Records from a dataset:
________________________
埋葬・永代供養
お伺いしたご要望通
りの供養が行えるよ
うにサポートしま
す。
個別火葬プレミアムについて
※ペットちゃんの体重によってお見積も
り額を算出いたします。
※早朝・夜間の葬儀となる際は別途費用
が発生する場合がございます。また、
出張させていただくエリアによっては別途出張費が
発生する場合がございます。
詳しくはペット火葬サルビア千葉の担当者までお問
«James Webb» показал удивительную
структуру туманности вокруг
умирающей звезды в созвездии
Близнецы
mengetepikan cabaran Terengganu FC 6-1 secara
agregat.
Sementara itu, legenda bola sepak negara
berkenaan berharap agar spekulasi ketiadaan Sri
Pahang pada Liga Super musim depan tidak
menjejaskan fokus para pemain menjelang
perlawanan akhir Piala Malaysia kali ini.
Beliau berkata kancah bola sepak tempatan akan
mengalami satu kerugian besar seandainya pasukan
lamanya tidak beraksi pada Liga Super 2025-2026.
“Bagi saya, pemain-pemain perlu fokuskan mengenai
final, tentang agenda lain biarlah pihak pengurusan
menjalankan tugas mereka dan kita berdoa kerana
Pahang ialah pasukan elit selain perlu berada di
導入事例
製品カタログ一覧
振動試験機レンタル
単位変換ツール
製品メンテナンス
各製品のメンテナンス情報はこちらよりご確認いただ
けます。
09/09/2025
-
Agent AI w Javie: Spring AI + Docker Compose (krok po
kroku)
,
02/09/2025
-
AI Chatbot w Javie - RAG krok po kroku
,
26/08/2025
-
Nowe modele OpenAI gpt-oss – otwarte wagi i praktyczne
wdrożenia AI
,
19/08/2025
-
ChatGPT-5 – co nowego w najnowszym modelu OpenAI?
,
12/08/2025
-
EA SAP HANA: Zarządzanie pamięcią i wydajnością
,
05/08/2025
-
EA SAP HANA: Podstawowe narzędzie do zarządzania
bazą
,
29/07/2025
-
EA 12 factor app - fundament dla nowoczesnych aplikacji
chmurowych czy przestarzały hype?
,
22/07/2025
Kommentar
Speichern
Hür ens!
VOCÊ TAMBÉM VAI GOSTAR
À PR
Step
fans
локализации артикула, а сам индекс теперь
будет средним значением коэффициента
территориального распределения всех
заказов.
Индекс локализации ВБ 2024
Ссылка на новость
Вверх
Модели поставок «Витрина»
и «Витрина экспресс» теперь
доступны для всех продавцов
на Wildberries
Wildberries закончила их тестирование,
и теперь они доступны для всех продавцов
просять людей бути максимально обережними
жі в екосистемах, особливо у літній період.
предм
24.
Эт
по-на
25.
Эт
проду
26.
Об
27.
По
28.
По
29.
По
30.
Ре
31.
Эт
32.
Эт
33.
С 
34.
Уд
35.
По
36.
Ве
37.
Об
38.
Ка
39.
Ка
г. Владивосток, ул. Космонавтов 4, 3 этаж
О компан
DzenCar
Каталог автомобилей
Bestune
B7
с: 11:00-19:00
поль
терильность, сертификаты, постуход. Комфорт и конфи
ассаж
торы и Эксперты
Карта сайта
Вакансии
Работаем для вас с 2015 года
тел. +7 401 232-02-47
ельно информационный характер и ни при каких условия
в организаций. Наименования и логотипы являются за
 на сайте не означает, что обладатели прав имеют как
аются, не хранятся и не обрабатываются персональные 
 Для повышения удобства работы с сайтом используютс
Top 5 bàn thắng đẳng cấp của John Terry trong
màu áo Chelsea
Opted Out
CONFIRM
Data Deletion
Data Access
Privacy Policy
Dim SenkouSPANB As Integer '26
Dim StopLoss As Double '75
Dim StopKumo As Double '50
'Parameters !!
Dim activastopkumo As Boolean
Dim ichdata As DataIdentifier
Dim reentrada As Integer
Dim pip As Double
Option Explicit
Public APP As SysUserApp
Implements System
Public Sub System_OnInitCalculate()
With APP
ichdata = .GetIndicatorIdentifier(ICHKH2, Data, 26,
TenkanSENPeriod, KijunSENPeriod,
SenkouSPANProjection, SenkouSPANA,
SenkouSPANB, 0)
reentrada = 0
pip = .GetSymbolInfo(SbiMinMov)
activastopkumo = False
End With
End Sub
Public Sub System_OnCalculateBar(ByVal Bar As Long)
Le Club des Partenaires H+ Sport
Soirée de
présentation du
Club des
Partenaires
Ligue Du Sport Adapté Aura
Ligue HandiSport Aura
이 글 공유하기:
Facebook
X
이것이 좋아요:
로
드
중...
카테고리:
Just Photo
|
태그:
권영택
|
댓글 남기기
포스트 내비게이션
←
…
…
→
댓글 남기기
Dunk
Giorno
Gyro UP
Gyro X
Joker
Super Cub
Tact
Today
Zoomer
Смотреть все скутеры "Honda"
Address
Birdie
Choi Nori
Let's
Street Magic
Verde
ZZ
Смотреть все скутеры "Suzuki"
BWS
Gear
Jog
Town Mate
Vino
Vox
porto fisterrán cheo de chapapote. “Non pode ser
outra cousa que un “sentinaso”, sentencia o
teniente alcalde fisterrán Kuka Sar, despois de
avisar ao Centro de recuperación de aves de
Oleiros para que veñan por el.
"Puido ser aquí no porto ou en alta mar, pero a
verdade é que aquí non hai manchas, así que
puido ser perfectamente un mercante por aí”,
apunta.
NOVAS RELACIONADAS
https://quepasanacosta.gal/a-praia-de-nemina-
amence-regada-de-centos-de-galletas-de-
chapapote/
________________________
■ **Problem to solve**: For the word "Club", count the lines of the records that contain it and give only the number.

■ **Output for this exercise**: 2